Causation is central to the way that people make sense of events and facts, and confusion about causation may breed mistrust, rumors, and speculation. Confronted with conflicting narratives in a landscape of information disorder, social groups cohere around shared heuristics for selecting and constructing causal narratives. Causal Reasoning and Online Science Skepticism (CROSS) is an innovative research program which uses social media data as a window into the causal reasoning and argumentation that science promoters and science skeptics use to motivate their causal narratives. Based around three case studies where popular online counter-narratives conflict with scientific consensus (anthropogenic climate change, vaccine efficacy, and the transmission COVID-19), CROSS is guided by three core research questions:

  • RQ1: What are the linguistic, discursive, rhetorical and topical patterns that characterize science skeptical arguments of a causal nature?

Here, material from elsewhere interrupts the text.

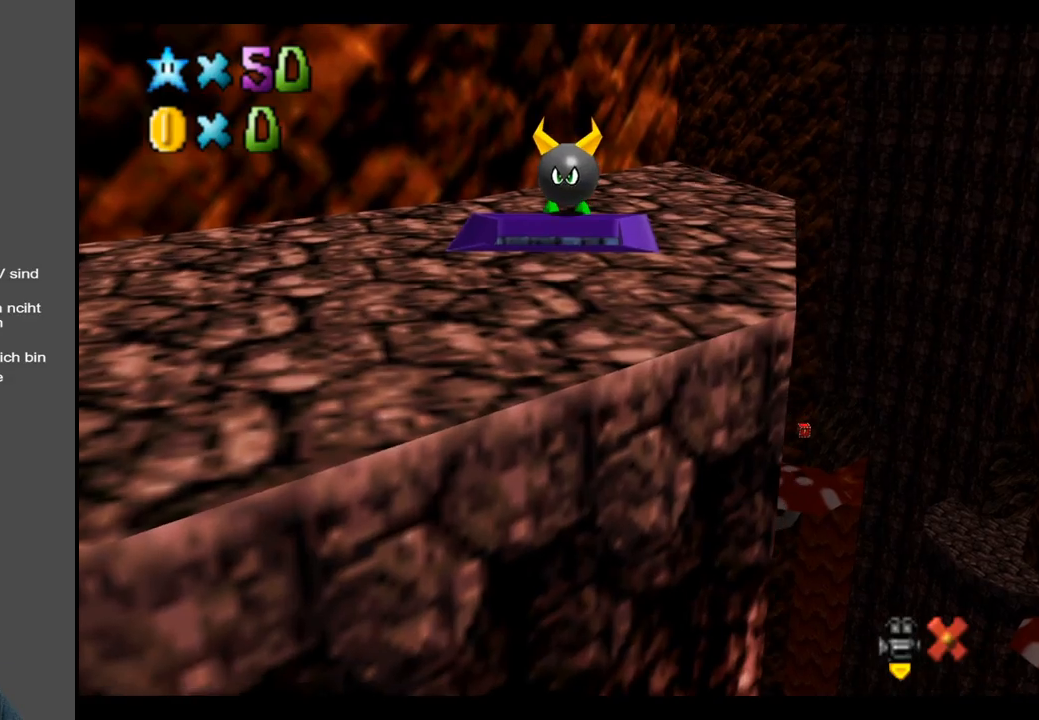
{"buttons": [], "left_stick": "center", "right_stick": "center", "events": []}
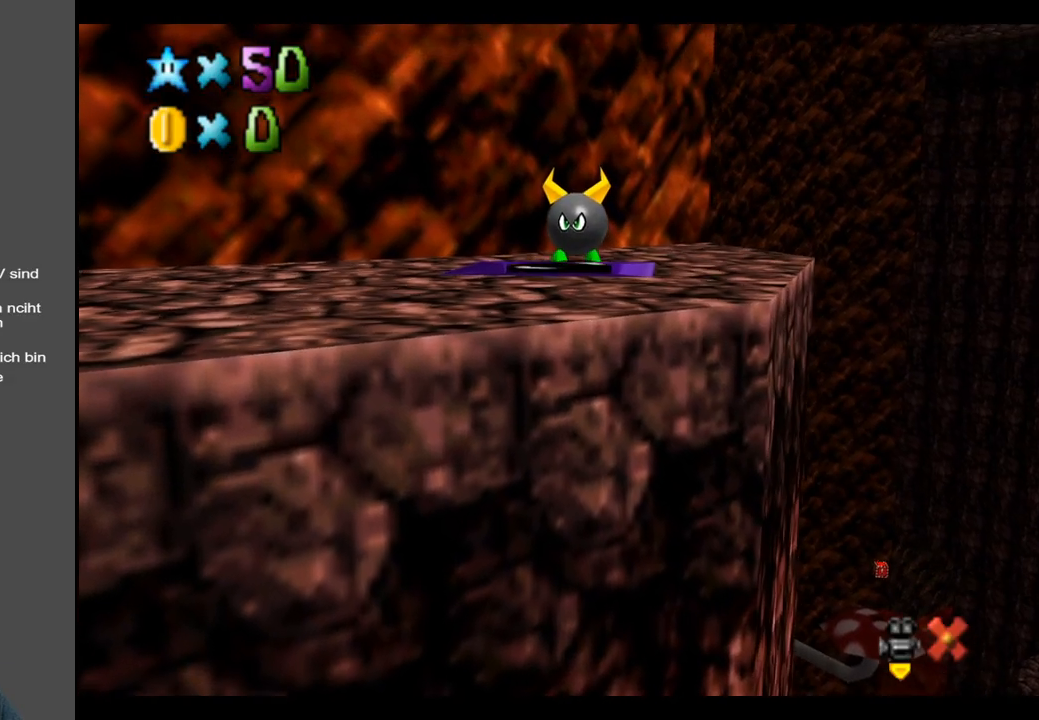
{"buttons": [], "left_stick": "center", "right_stick": "center", "events": []}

  • RQ2: Which types of science denying causal narratives are potentially universal and which are culturally anchored?
  • RQ3: What types of causal and counterfactual reasoning underly the defining arguments and narratives of science denial movements?

The aim of CROSS is to shed light on the cognitive, inferential, and discursive foundations of science denial by combining the strengths of both theoretical and computational linguistics, with the long-term goal of improving scientific communication strategies and public uptake. It will also entail major contributions to the related fields of cognitive causal modeling and linguistic semantics, and the branch of AI known as Natural Language Understanding (NLU).  Additionally, by working with multilingual datasets in the setting of a linguistics department, CROSS can begin to evaluate which properties of science denial narratives are potentially universal and which are culturally anchored.